4)について、旧基準では、従来技術が「特許出願に係る発明」に関する教示又は示唆を記載し、若しくは実質的に示唆しているか否かが考慮されたが、新基準では、関連する引用証拠が「異なる引用文献の技術内容の組合せ」に関する教示又は示唆を記載し、若しくは実質的に示唆しているか否かが考慮される。
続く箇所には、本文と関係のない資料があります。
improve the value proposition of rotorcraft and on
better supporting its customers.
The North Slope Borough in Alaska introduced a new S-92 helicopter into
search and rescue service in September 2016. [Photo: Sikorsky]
新基準では、審査官が引用文献自体から導き出した教示又は示唆は「異なる引用文献の組合せ」に関するものであるべきと明確にされており、旧基準が規定する「特許出願に係る発明」に関する教示又は示唆に比べて更に具体的で、かつ、審査官にそれぞれの引用文献間の関係について更に詳しく理解するよう要求するものとなっている。

 

以上をまとめると、今回施行された新基準は、複数の引用文献の組合せの動機づけの論理と内容の構築について、より厳格かつ緻密な基準を設けることで、台湾の特許審査の質の向上に資するものとなっている。